Je n’arrivais plus à l’arrêter et ni à répondre mais au bout d’un moment je finis par lui expliquer un peu mon expédition mais c’était entre deux micro pauses.
- On n’est pas allé loin nous, seul le guerrier a continué avec une autre équipe. On fait que la partie exploration avec Lin et K’awill. L’enchanteresse a pu revenir avec des tonnes de croquis de runes et tout le reste mais malheureusement, psychologiquement, ce n’est pas ça… Tu sais, je ne sais pas comment l’aider, elle fait des cauchemars et à peur du noir mais bon, le temps fera son affaire.
Peut-être que Luz connaissait des potions qui pourraient calmer ses peurs, je lui en parlerai plus tard, là n’était la question puis Lin va dire que j’ai pris trop les devants, elle aimait se débrouiller seule.
- Je crois que tu me surestime, tu as clairement ta place avec nous surtout si tu es un support ! Mais oui j’aurai toujours du temps pour les amis pour les aider ! Si c’est un moyen pour que tu puisses mettre la pâté à Naë en toute discrétion, ça me va car avec son oeil… ce n’est pas une chose aisée.
Je n’ai pas compris exactement son pouvoir mais il avait toujours quelques secondes d’avance sur moi sur les combats et autres évènements, un sixième sens qui l’aide et j’avoue que ça nous a servi quelques fois.
- Mais promis, quand tu veux pour de l’entraînement. Ce n’est pas une punition de faire du corps à corps avec toi mais je préfère les attaques sournoises comme tu le dis. Je suis une experte en lancer et avec mes armes, je pourrai tuer à des dizaines de mètre de la cible. Pour ça que j’ai une sarbacane avec des projectiles non létaux. Je cherche des fléchettes qui paralysent, tuer n’est pas mon truc…
Puis on continue de rire de la situation et surtout de nos échecs contre le beau-gosse ténébreux. J’imagine bien Luz essayer de m’attraper alors que je suis invisible puis mon nouveau pouvoir va me permettre d’être intangible, il faut que je l’essaye lui aussi !

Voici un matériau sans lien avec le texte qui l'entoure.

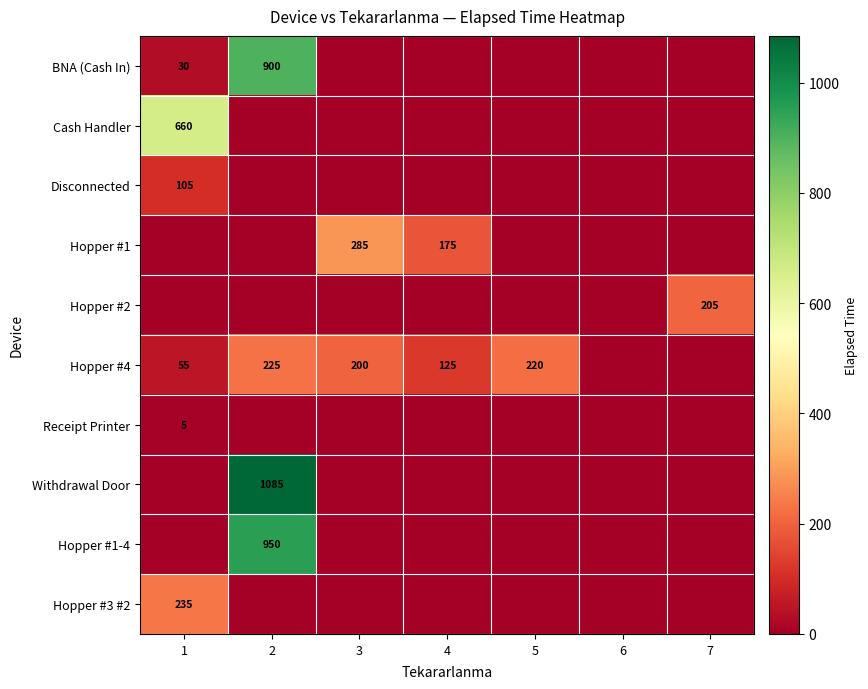

What is the spread (max minus min) of values at 4?

175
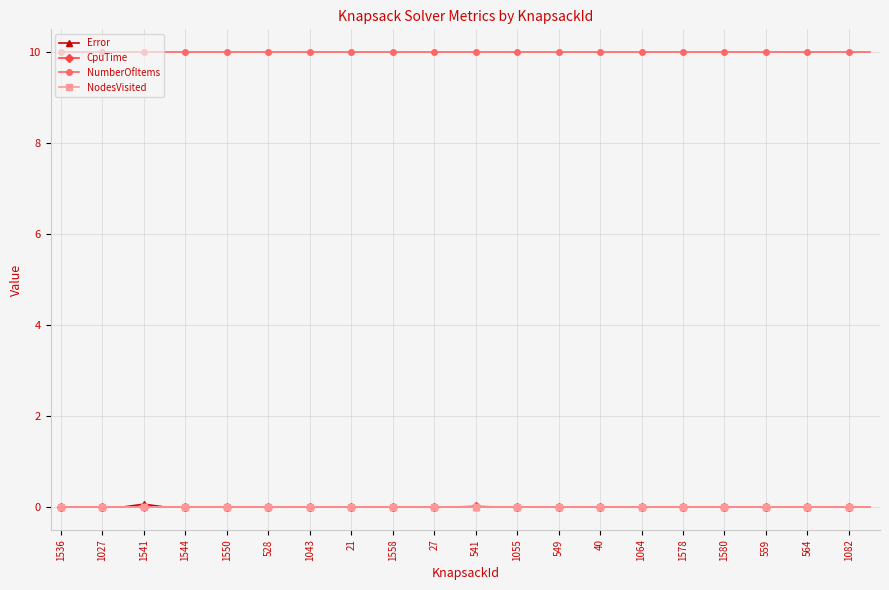

At how many categories does at least one series exceed 2?

40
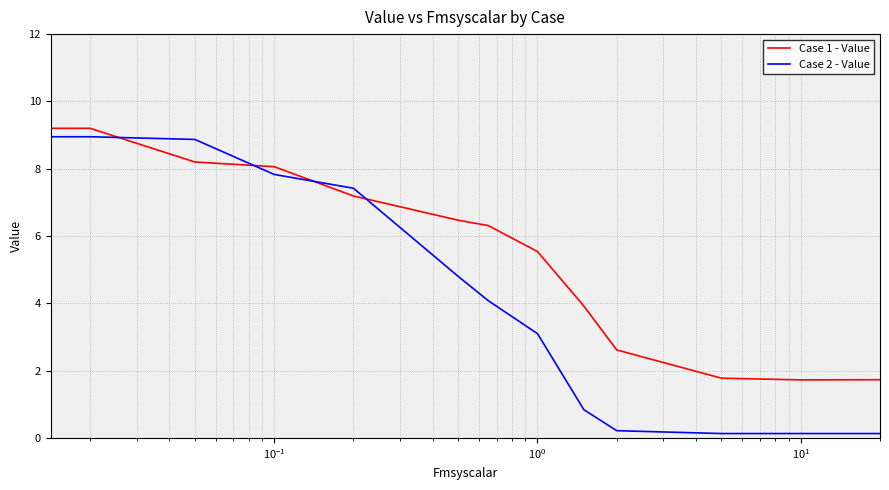

Rank the series by their average value, from highest to lowest.

Case 1 - Value, Case 2 - Value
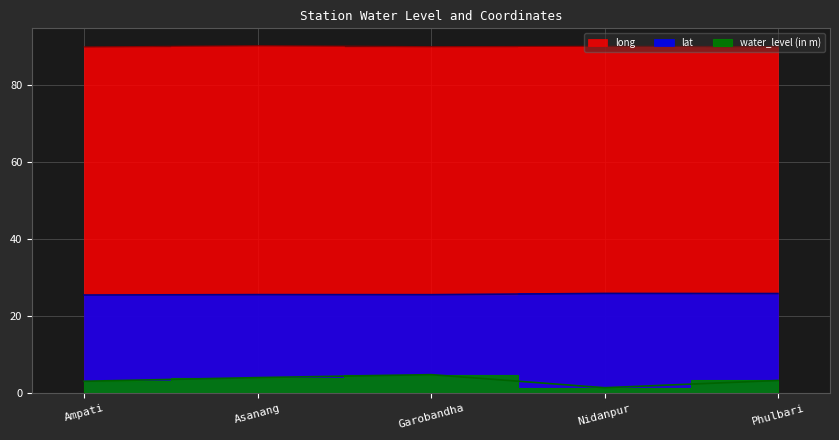

What is the approximate value of lat at Asanang?

25.6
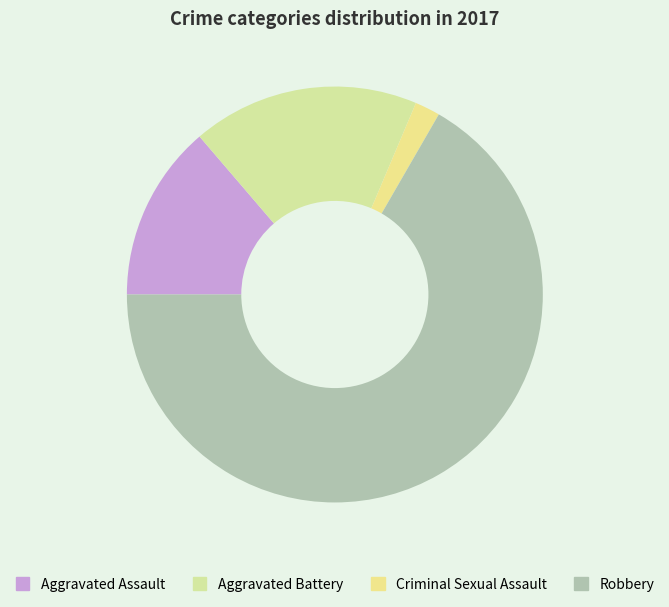

Approximately how many times larger is the value at Robbery compared to Criminal Sexual Assault?

34.0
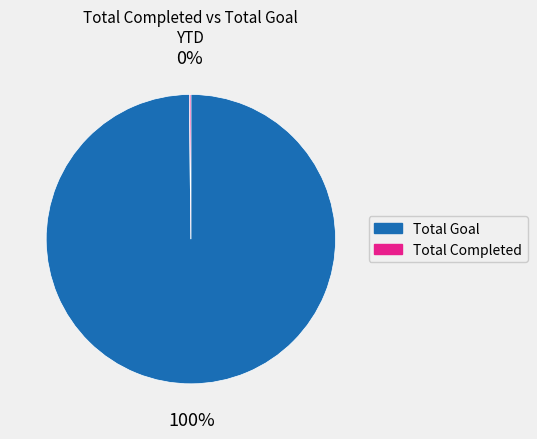

True or false: Total Goal accounts for 100% of the total.

True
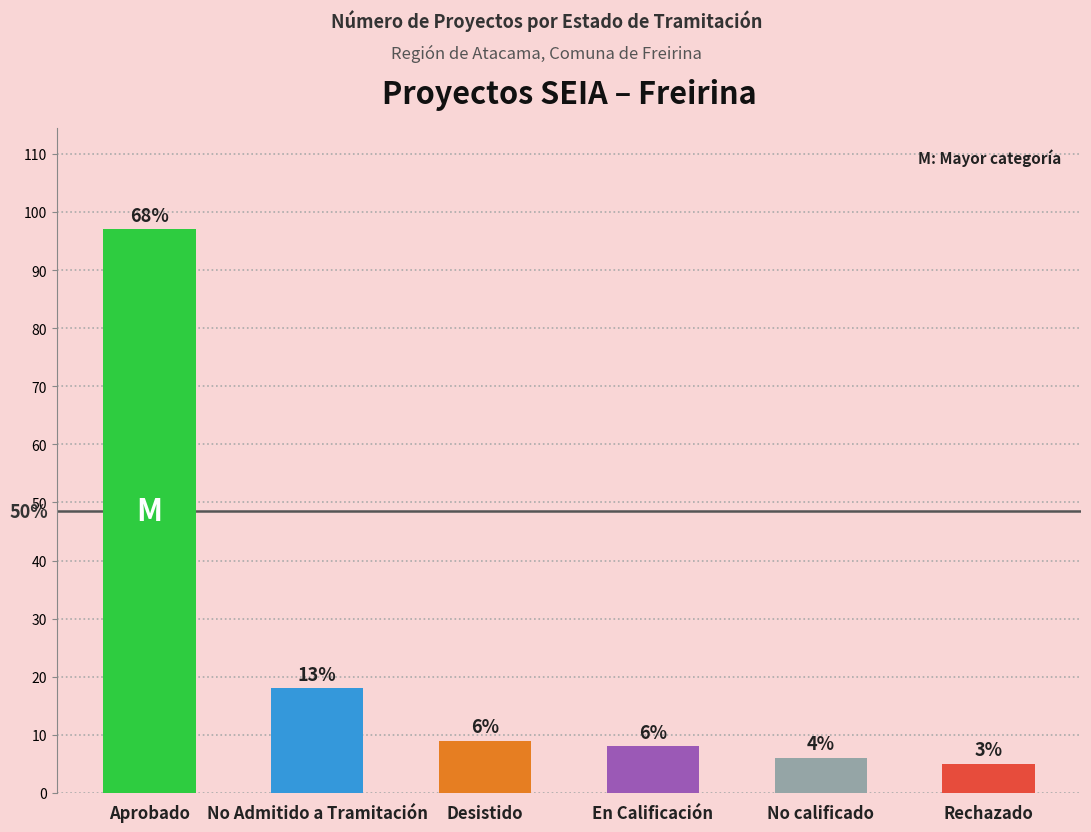

Reading left to right, what are all the values shown in this chart?

Aprobado=97	No Admitido a Tramitación=18	Desistido=9	En Calificación=8	No calificado=6	Rechazado=5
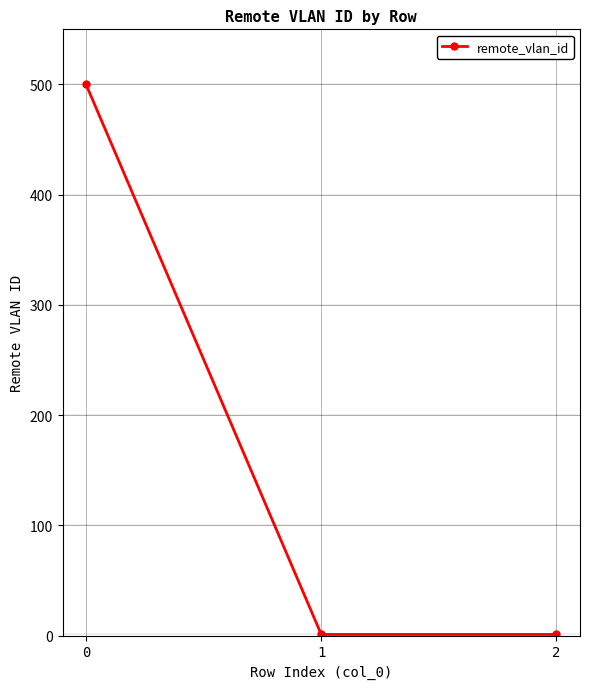

Is it true that the value at 2 is 1?

True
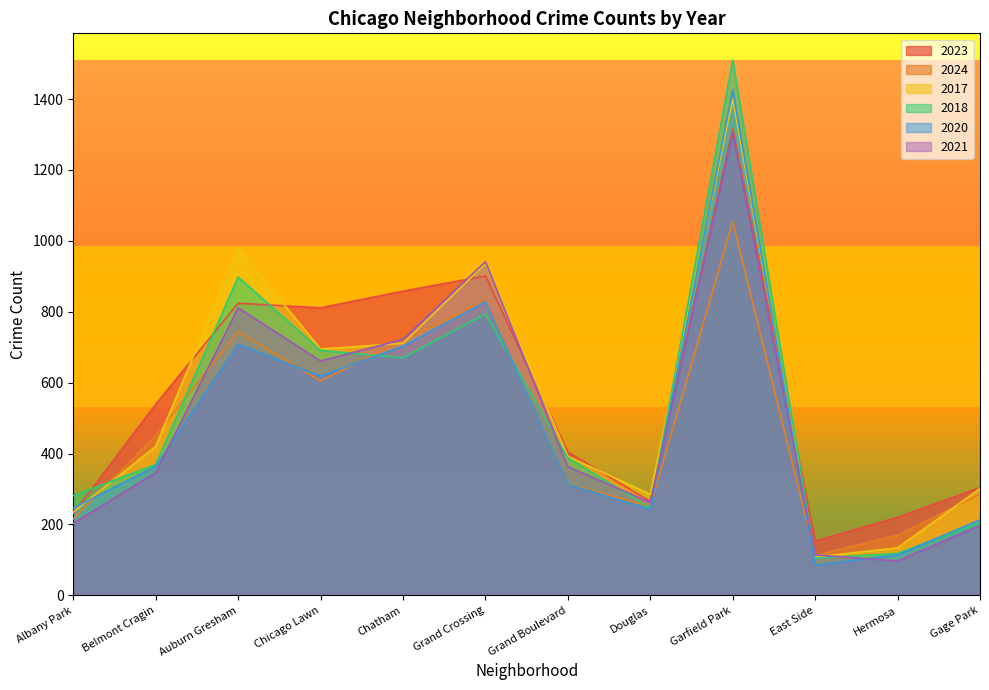

What is the value of the 2024 point at the 12th from the left?

285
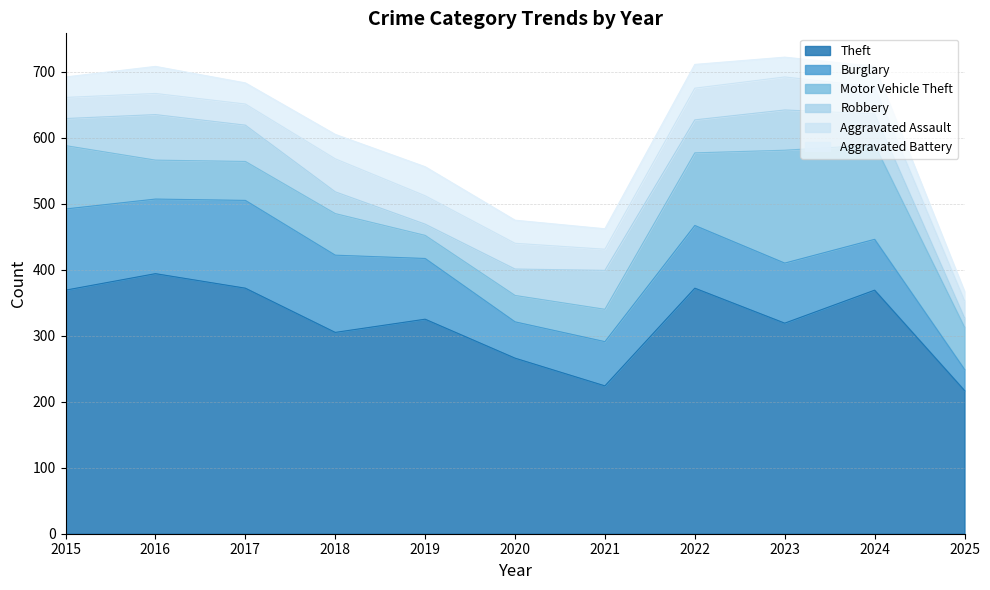

Which series has the largest total across all categories?

Theft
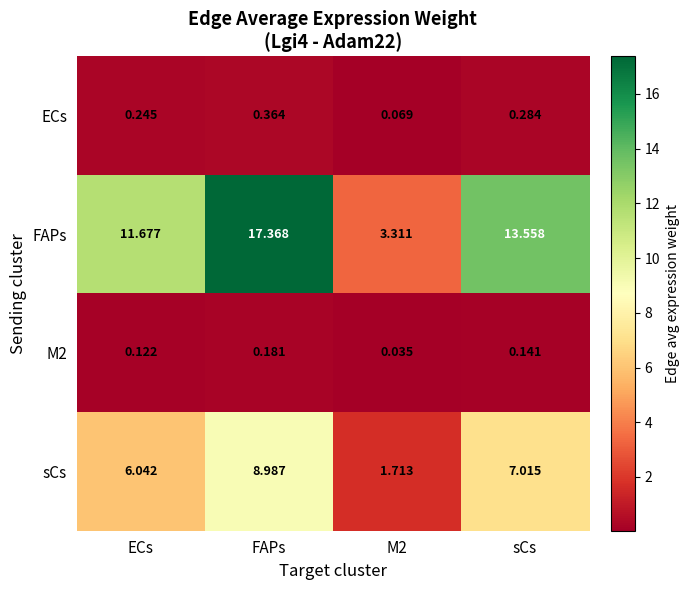

Where does the FAPs series first go above 13?

FAPs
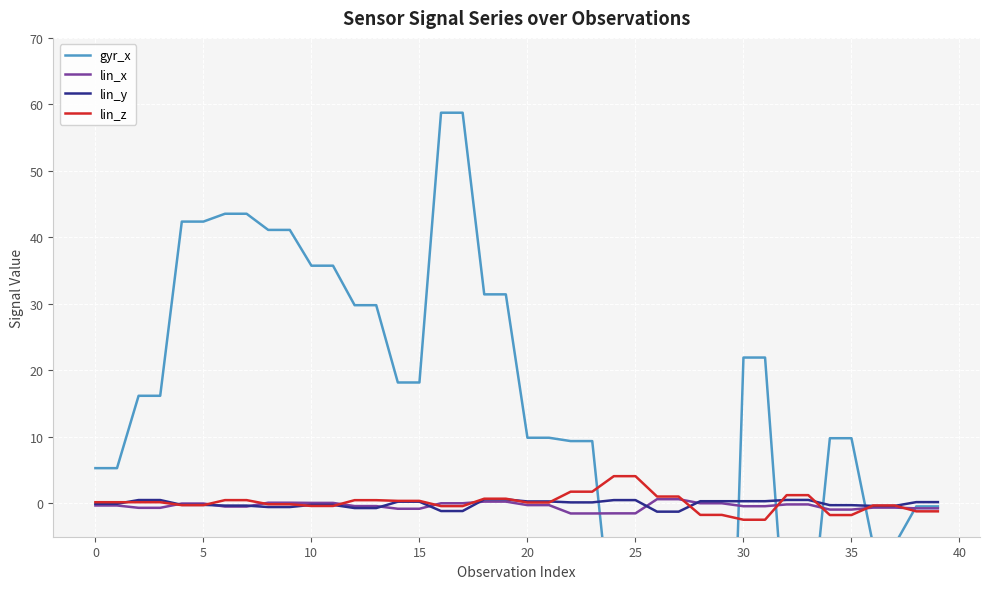

The lin_z series shows -0.3 at 5. True or false?

True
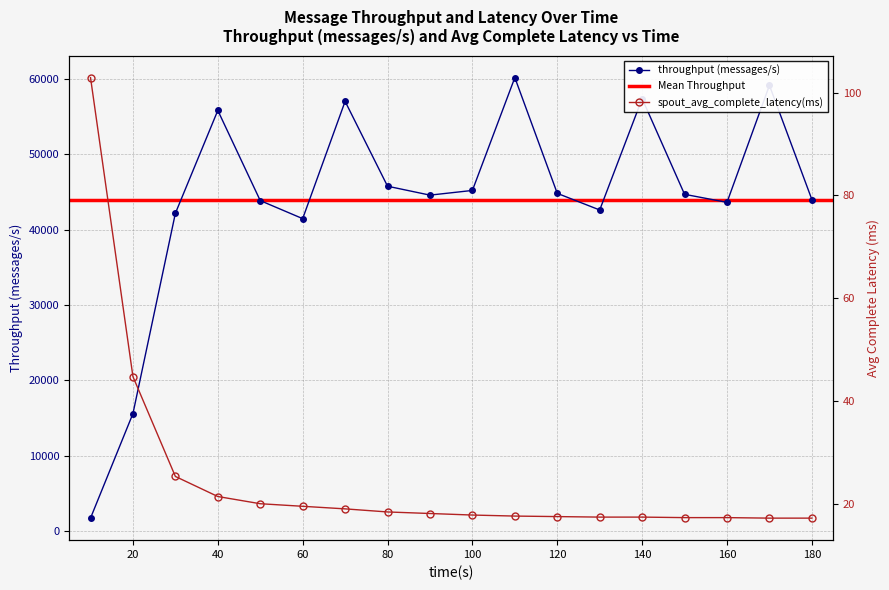

Does the chart have visible grid lines?

Yes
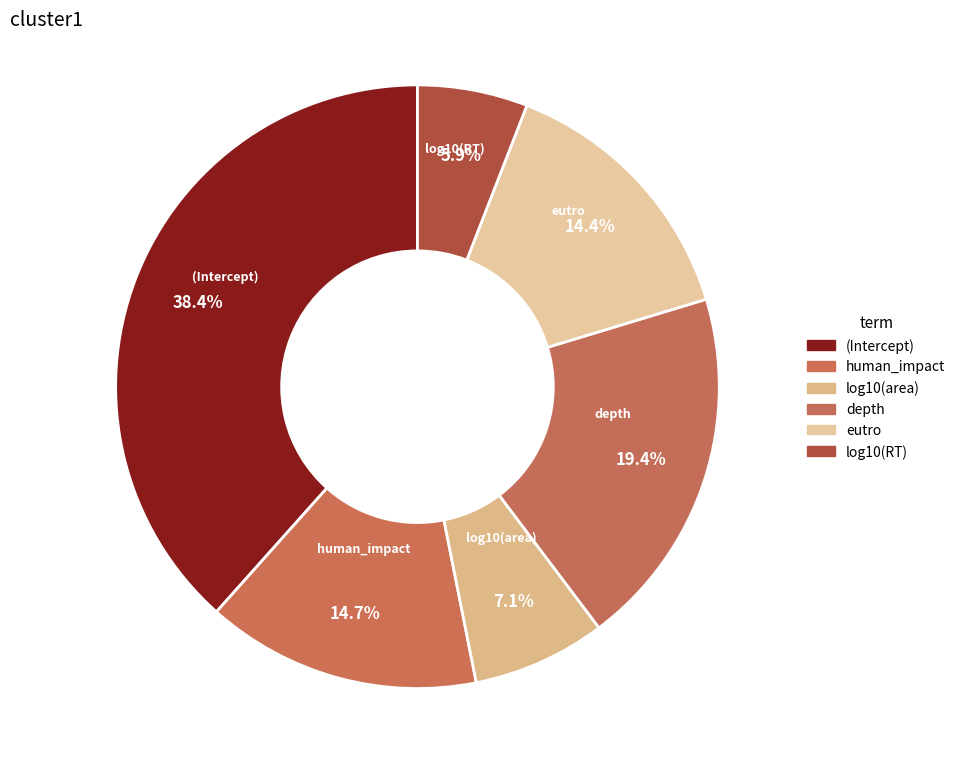

Which category has the smallest portion of the pie?

log10(RT)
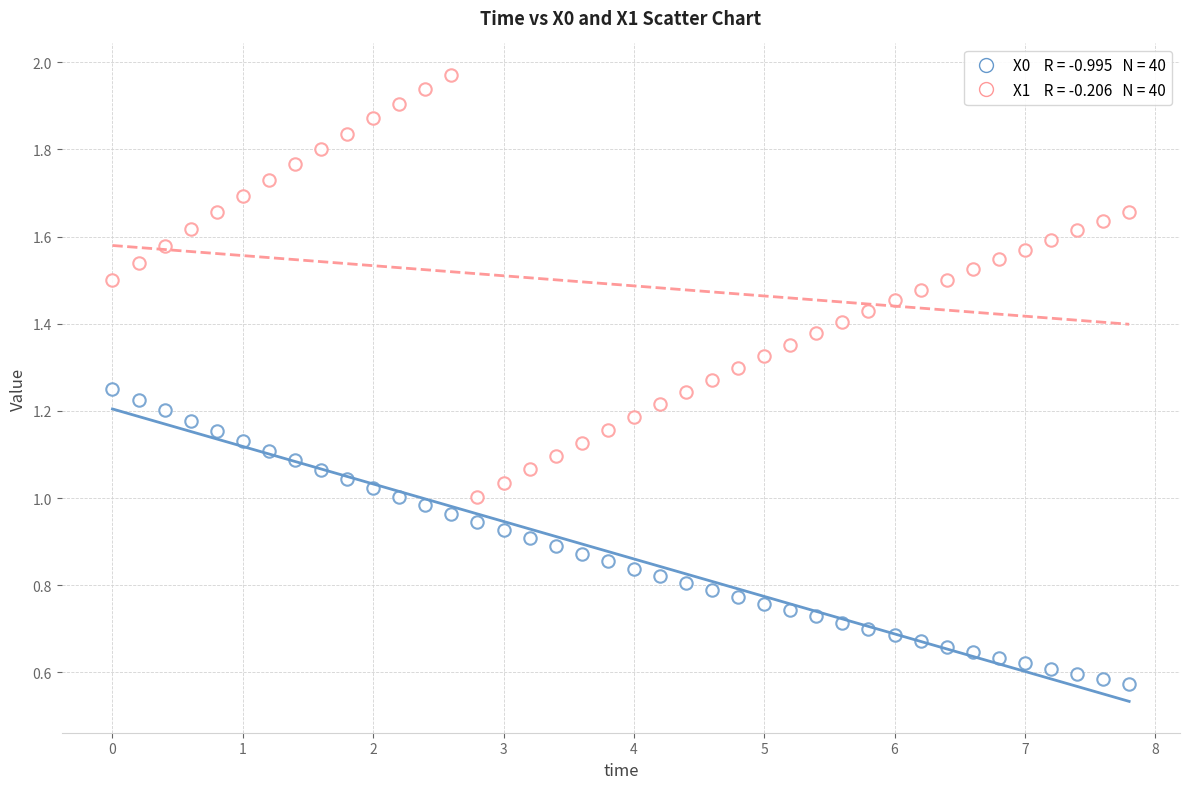

How many data points are displayed?

80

- Va pour une séance en forêt, tu vas voir c’est amusant. On va apprendre à lancer des dagues, si tu as des lames magiques de retour encore mieux ! L’arbalète c’est pratique aussi surtout l’arbalète-grappin, ça serait bien que tu saches t’en servir en expédition, genre pour les évacuations d’urgence mais tu viens avec ce que tu veux et on s’arrangera d’accord ?
Former un médecin de guerre, une bonne idée tiens surtout je repars dans une autre expédition dangereuse, elle pourrait nous être utile la petite.
- Sinon en service….
Je fais semblant de réfléchir quelques instants.
- Tu soignes les manques affectifs ?
Je rigole un bon coup avant de me retourner vers K’awill.
- Allez mon gros, on rentre à la maison, il est tard.
- Oh moi plus voir copain ?
- Si, si mais aujourd’hui c’est fini mais on va le revoir bientôt !
- Oh oui !
- Bon Luz, on va te laisser ! Profite de ton petit Renkhi.
Grimpant sur le dos de ma monture, je fais un signe à la petite “ famille “.
- N’oublie pas, la prochaine fois, je veux un bisou comme paiement.
Puis je détale à grandes vitesses passant au-dessus de la clôture sous le regard médusé du domestique.